_AUSZUG:_
Die Anschläge vom 13.11.2015 in Paris sind uns noch allen gut in Erinnerung. In inzwischen drei beachtenswerten Beiträgen berichten französische Kollegen über die Abläufe jenes Abends und machen letztlich zwei Dinge deutlich:
Vorbereitung ist nötig auch für solche nicht planbaren Ereignisse und die Grundsätze der taktischen Medizin sollten im Angesicht einer terroristischen Bedrohung auch vom zivilen Rettungsdienst gekannt und beachtet werden.
So beschreiben Martin Hirsch et al. (Hirsch M, Carli P, Nizard R, et al. The medical response to multisite terrorist attacks in Paris. Lancet 2015; 386: 2535–8), dass von 60 Mobile Medical Teams des SAMU ein Viertel zurückgehalten und nicht eingesetzt wurde, um auf nicht auszuschließende weitere Anschläge reagieren zu können. Außerdem führen die Kollegen aus, der Bedarf an Tourniquets sei trotz Vorhaltung so hoch gewesen, dass das Personal dieser Mobile Medical Teams ohne Gürtel zurück in die Kliniken gekommen sei.

_DATENAUFLISTUNG:_
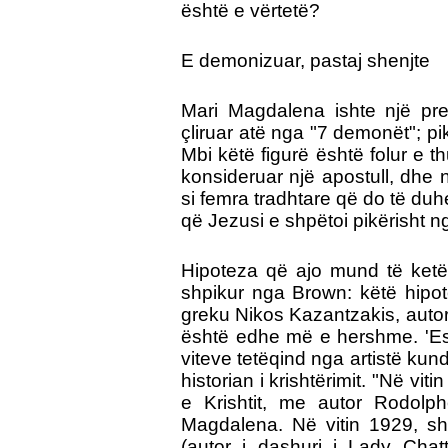
është e vërtetë?
E demonizuar, pastaj shenjte
Mari Magdalena ishte një prej
çliruar atë nga "7 demonët"; pik
Mbi këtë figurë është folur e t
konsideruar një apostull, dhe n
si femra tradhtare që do të duh
që Jezusi e shpëtoi pikërisht n
Hipoteza që ajo mund të ketë
shpikur nga Brown: këtë hipo
greku Nikos Kazantzakis, autor i 
është edhe më e hershme. 'Esht
viteve tetëqind nga artistë kun
historian i krishtërimit. "Në vi
e Krishtit, me autor Rodolph
Magdalena. Në vitin 1929, sh
(autor i dashuri i Lady Chatte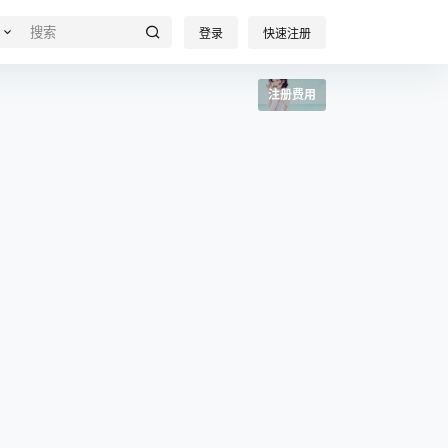
登录
快速注册
注册费用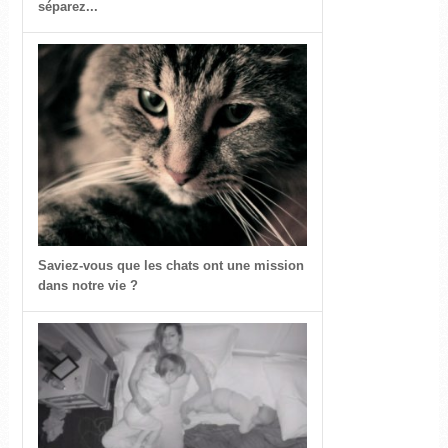
séparez...
Saviez-vous que les chats ont une mission
dans notre vie ?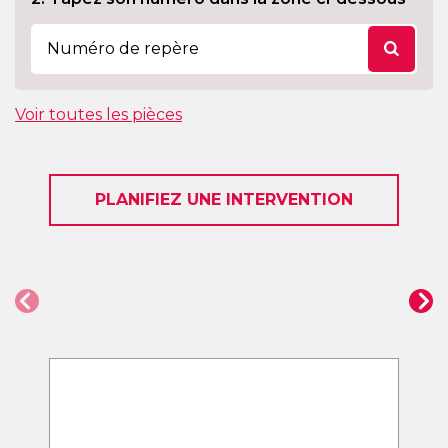
Voir toutes les pièces
PLANIFIEZ UNE INTERVENTION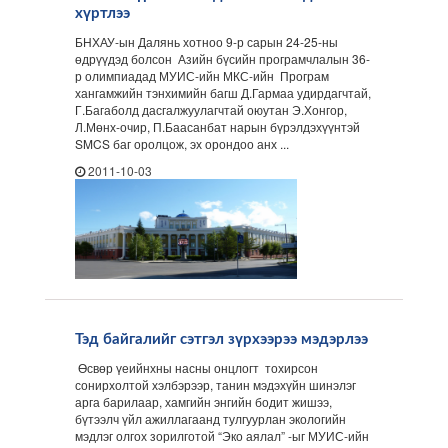
хүртлээ
БНХАУ-ын Далянь хотноо 9-р сарын 24-25-ны
өдрүүдэд болсон Азийн бүсийн програмчлалын 36-
р олимпиадад МУИС-ийн МКС-ийн Програм
хангамжийн тэнхимийн багш Д.Гармаа удирдагчтай,
Г.Багаболд дасгалжуулагчтай оюутан Э.Хонгор,
Л.Мөнх-очир, П.Баасанбат нарын бүрэлдэхүүнтэй
SMCS баг оролцож, эх орондоо анх ...
2011-10-03
Тэд байгалийг сэтгэл зүрхээрээ мэдэрлээ
Өсвөр үеийнхны насны онцлогт тохирсон
сонирхолтой хэлбэрээр, танин мэдэхүйн шинэлэг
арга барилаар, хамгийн энгийн бодит жишээ,
бүтээлч үйл ажиллагаанд тулгуурлан экологийн
мэдлэг олгох зорилготой “Эко аялал” -ыг МУИС-ийн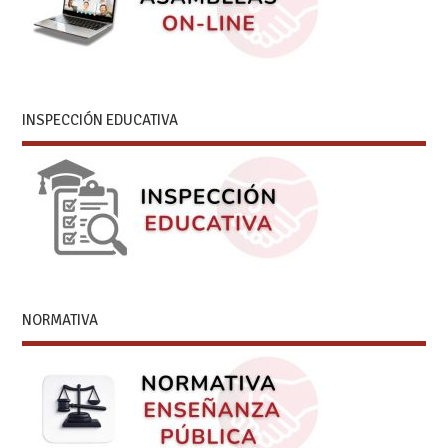
INSPECCIÓN EDUCATIVA
NORMATIVA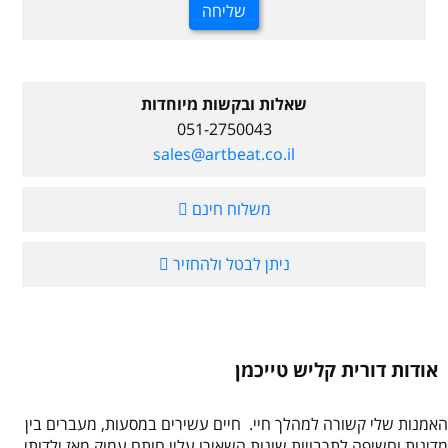
שאלות ובקשות מיוחדות
051-2750043
sales@artbeat.co.il
משלוח חינם
ניתן לבטל ולהחזיר
אודות דורית קליש טייכמן
האמנות שלי קשורה למהלך חיי. חיים עשירים במסעות, מעברים בין
מדינות וחשיפה לתרבויות שונות השאירו עליי חותם עמוק מאז ילדותי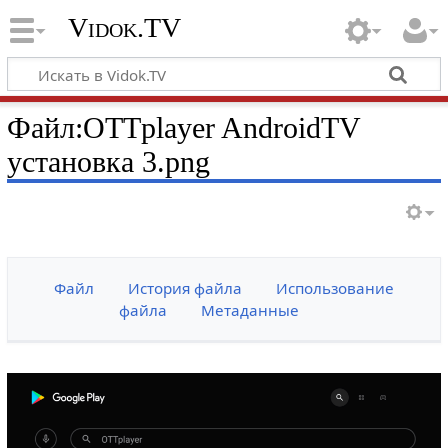
Vidok.TV
Файл:OTTplayer AndroidTV
установка 3.png
Файл
История файла
Использование
файла
Метаданные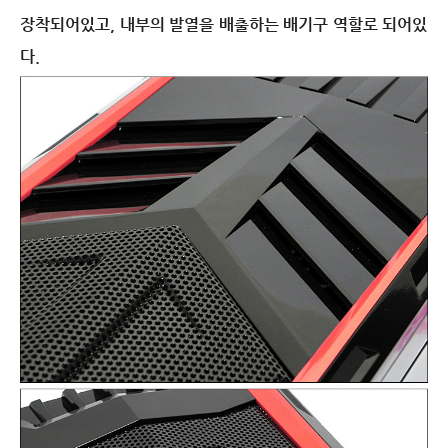
장착되어있고, 내부의 발열을 배출하는 배기구 역할로 되어있
다.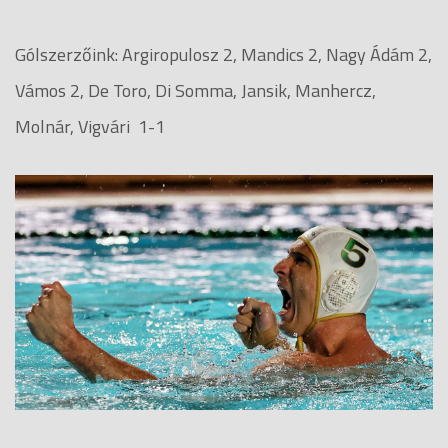
Gólszerzőink: Argiropulosz 2, Mandics 2, Nagy Ádám 2,
Vámos 2, De Toro, Di Somma, Jansik, Manhercz,
Molnár, Vigvári 1-1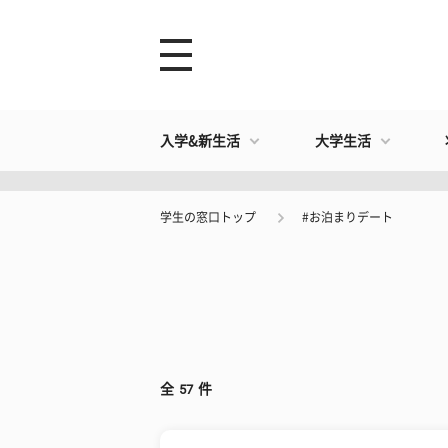
入学&新生活
大学生活
学生の窓口トップ
#お泊まりデート
全
57
件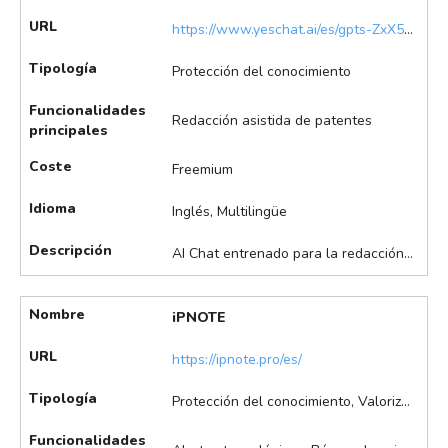
URL
https://www.yeschat.ai/es/gpts-ZxX5OUXE-Patent-Pro
Tipología
Protección del conocimiento
Funcionalidades
Redacción asistida de patentes
principales
Coste
Freemium
Idioma
Inglés, Multilingüe
Descripción
AI Chat entrenado para la redacción asistida de patentes, con apoyo al análisis y gestión de carteras de patentes. Útil para profesionales que buscan optimizar la protección y el seguimiento de sus invenciones.
Nombre
iPNOTE
URL
https://ipnote.pro/es/
Tipología
Protección del conocimiento, Valorización
Funcionalidades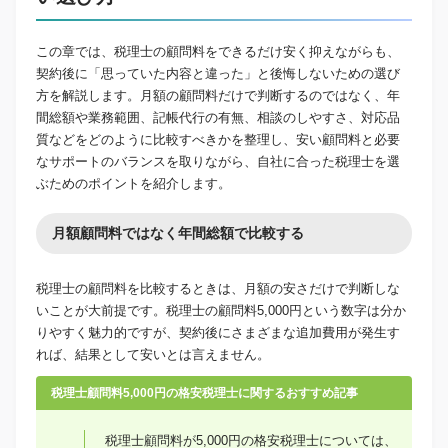
この章では、税理士の顧問料をできるだけ安く抑えながらも、
契約後に「思っていた内容と違った」と後悔しないための選び
方を解説します。月額の顧問料だけで判断するのではなく、年
間総額や業務範囲、記帳代行の有無、相談のしやすさ、対応品
質などをどのように比較すべきかを整理し、安い顧問料と必要
なサポートのバランスを取りながら、自社に合った税理士を選
ぶためのポイントを紹介します。
月額顧問料ではなく年間総額で比較する
税理士の顧問料を比較するときは、月額の安さだけで判断しな
いことが大前提です。税理士の顧問料5,000円という数字は分か
りやすく魅力的ですが、契約後にさまざまな追加費用が発生す
れば、結果として安いとは言えません。
税理士顧問料5,000円の格安税理士に関するおすすめ記事
税理士顧問料が5,000円の格安税理士については、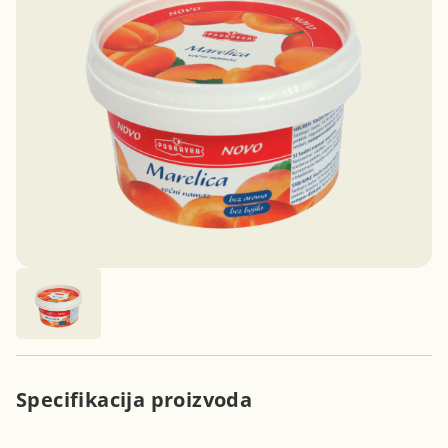
Specifikacija proizvoda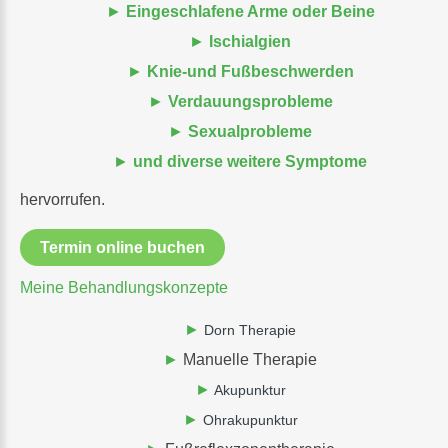
Eingeschlafene Arme oder Beine
Ischialgien
Knie-und Fußbeschwerden
Verdauungsprobleme
Sexualprobleme
und diverse weitere Symptome
hervorrufen.
Termin online buchen
Meine
Behandlungskonzepte
Dorn Therapie
Manuelle Therapie
Akupunktur
Ohrakupunktur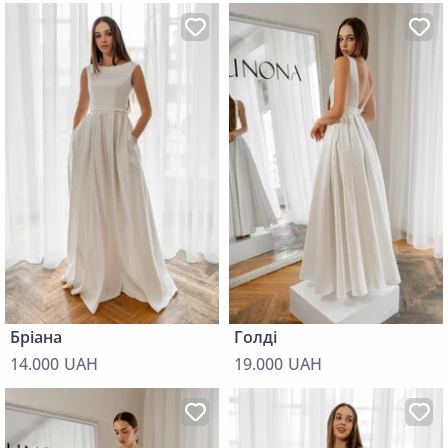
Бріана
Голді
14.000 UAH
19.000 UAH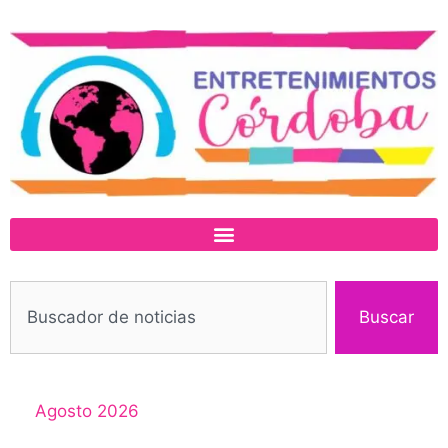
Buscar
Agosto 2026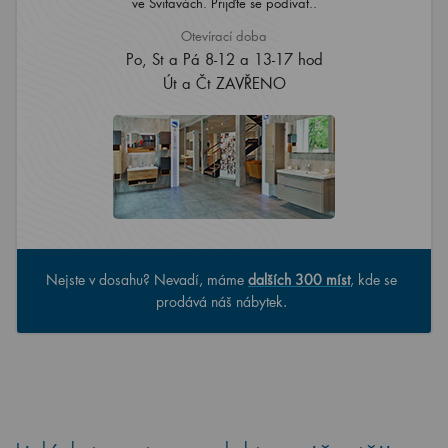
ve Svitavách. Přijďte se podívat..
Otevírací doba
Po, St a Pá 8-12 a 13-17 hod
Út a Čt ZAVŘENO
Nejste v dosahu? Nevadí, máme
dalších 300 míst
, kde se
prodává náš nábytek.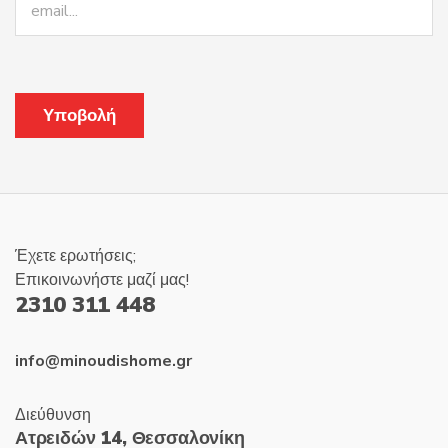
Έχετε ερωτήσεις;
Επικοινωνήστε μαζί μας!
2310 311 448
info@minoudishome.gr
Διεύθυνση
Ατρειδών 14, Θεσσαλονίκη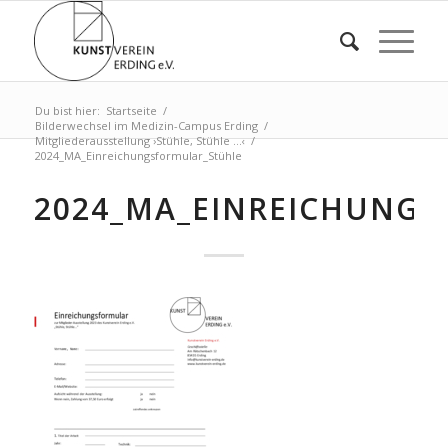
Du bist hier:
Startseite
/
Bilderwechsel im Medizin-Campus Erding
/
Mitgliederausstellung ›Stühle, Stühle …‹
/
2024_MA_Einreichungsformular_Stühle
2024_MA_EINREICHUNG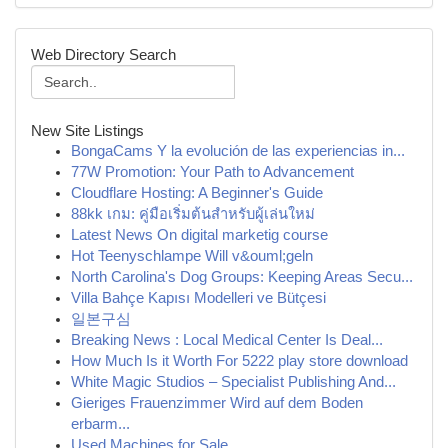
Web Directory Search
New Site Listings
BongaCams Y la evolución de las experiencias in...
77W Promotion: Your Path to Advancement
Cloudflare Hosting: A Beginner's Guide
88kk เกม: คู่มือเริ่มต้นสำหรับผู้เล่นใหม่
Latest News On digital marketig course
Hot Teenyschlampe Will v&ouml;geln
North Carolina's Dog Groups: Keeping Areas Secu...
Villa Bahçe Kapısı Modelleri ve Bütçesi
일본구심
Breaking News : Local Medical Center Is Deal...
How Much Is it Worth For 5222 play store download
White Magic Studios – Specialist Publishing And...
Gieriges Frauenzimmer Wird auf dem Boden
erbarm...
Used Machines for Sale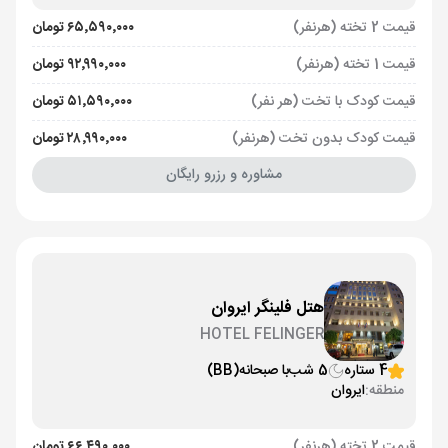
قیمت 2 تخته (هرنفر)
۶۵٬۵۹۰٬۰۰۰ تومان
قیمت 1 تخته (هرنفر)
۹۲٬۹۹۰٬۰۰۰ تومان
قیمت کودک با تخت (هر نفر)
۵۱٬۵۹۰٬۰۰۰ تومان
قیمت کودک بدون تخت (هرنفر)
۲۸٬۹۹۰٬۰۰۰ تومان
مشاوره و رزرو رایگان
هتل فلینگر ایروان
HOTEL FELINGER
4 ستاره
5 شب
با صبحانه
(BB)
منطقه:
ایروان
قیمت 2 تخته (هرنفر)
۶۶٬۴۹۰٬۰۰۰ تومان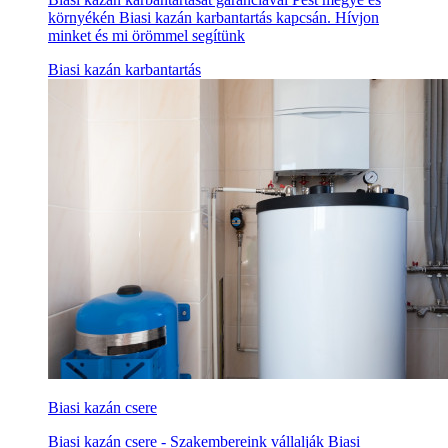
környékén Biasi kazán karbantartás kapcsán. Hívjon
minket és mi örömmel segítünk
Biasi kazán karbantartás
Biasi kazán csere
Biasi kazán csere - Szakembereink vállalják Biasi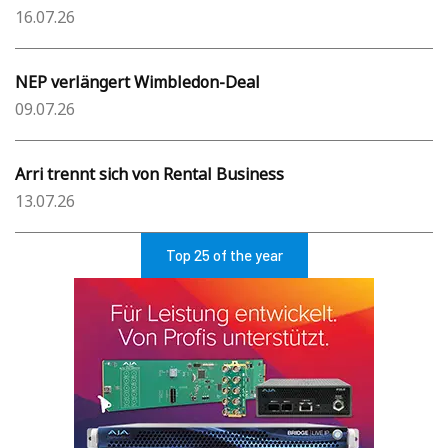
16.07.26
NEP verlängert Wimbledon-Deal
09.07.26
Arri trennt sich von Rental Business
13.07.26
Top 25 of the year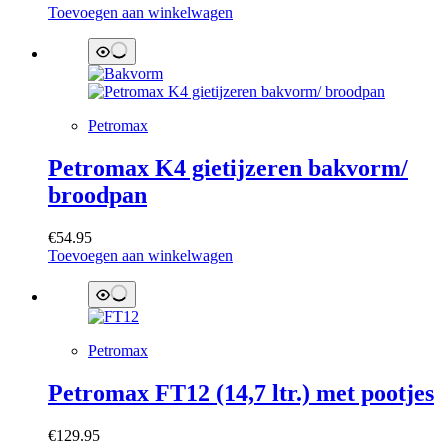
Toevoegen aan winkelwagen
Petromax
Petromax K4 gietijzeren bakvorm/
broodpan
€
54.95
Toevoegen aan winkelwagen
Petromax
Petromax FT12 (14,7 ltr.) met pootjes
€
129.95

_AUFGABENSTELLUNG:_
Beantworten Sie anhand des Auszugs über die Anschläge in Paris folgende Fragen:
1. An welchem Datum fanden die Anschläge statt?
2. Welcher Anteil der 60 Mobile Medical Teams des SAMU wurde zurückgehalten?
3. Ohne was kam das Personal dieser Teams in die Kliniken zurück?

_ERGEBNIS:_
1. Am 13.11.2015.
2. Ein Viertel.
3. Ohne Gürtel.